Key updates include:

• Integration with Microsoft Defender for Cloud: Users can now automate control tests with Microsoft Defender for Cloud to continuously monitor cloud-native applications and identify potential security issues.

• Automated recommendations: Gain instant, actionable recommendations from Microsoft Defender for Cloud to remediate control test failures and strengthen security compliance.

• Streamlined evidence collection: Automatically log test results and remedial actions, simplifying compliance documentation and issue tracking.

• Enhanced visibility: Access comprehensive insights into your security posture with 6clicks’ reporting, including detailed test results and Microsoft Defender for Cloud’s recommendations.

• Automatic test polling: Trigger polling of test results for all auto-monitored controls and receive notifications when new results are logged.

To learn more, please see our announcement blog for a full feature overview, and our knowledge base article for setup instructions.

We’re pleased to announce several new updates, including the release of risk relationships, along with additional enhancements to Hailey Assist and Issue registers. 

Risk relationships 

Risk relationships enable you to define and visualize how individual risks relate to each other, providing enhanced visibility into your risk environment to improve decision-making and strategic planning.

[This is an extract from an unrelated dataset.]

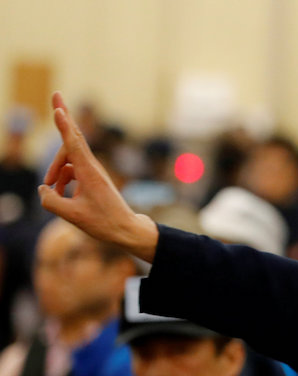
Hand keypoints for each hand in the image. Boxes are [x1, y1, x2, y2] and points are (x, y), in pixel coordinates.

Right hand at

Key capabilities include: 

• A newly designed linked data side panel in risk details, creating a more friendly and streamlined user experience when linking data to risks. 

• The ability to link risks to one another, including a new link risk modal that visually depicts the relationship as you’re linking. 

• Three types of relationships between risks: parent, child, and related. The risk register includes three corresponding columns for these linked risks. 

• Reporting on risk relationships within 6clicks' native reporting module and via Power BI. 

• Access to risk relationships through the Developer API. 

To learn more about risk relationships, check out the blog here and the knowledge base article here. 

Additional enhancements 

• Hailey Assist search: Additional search results have been added along with the main response, helping you find other relevant information quickly and efficiently. 

• Issue register bulk updates: Users can now select multiple issues and update fields such as Description, Due Date, Issue Owner, and custom fields in one streamlined action. 

Our latest update has just been released, including a layout refresh for Risk overview page, and a host of improvements to our Developer API:

• Added support for custom attributes.

• Removal of redundant fields in the Issues API.

• Improved consistency between the UI and API behaviour.

• Introduction of a new API for associating risk treatment plans.

• Improved CCM test and responsibility linkages via the API.

These updates ensure a more reliable and consistent experiences for developers and users working with 6clicks.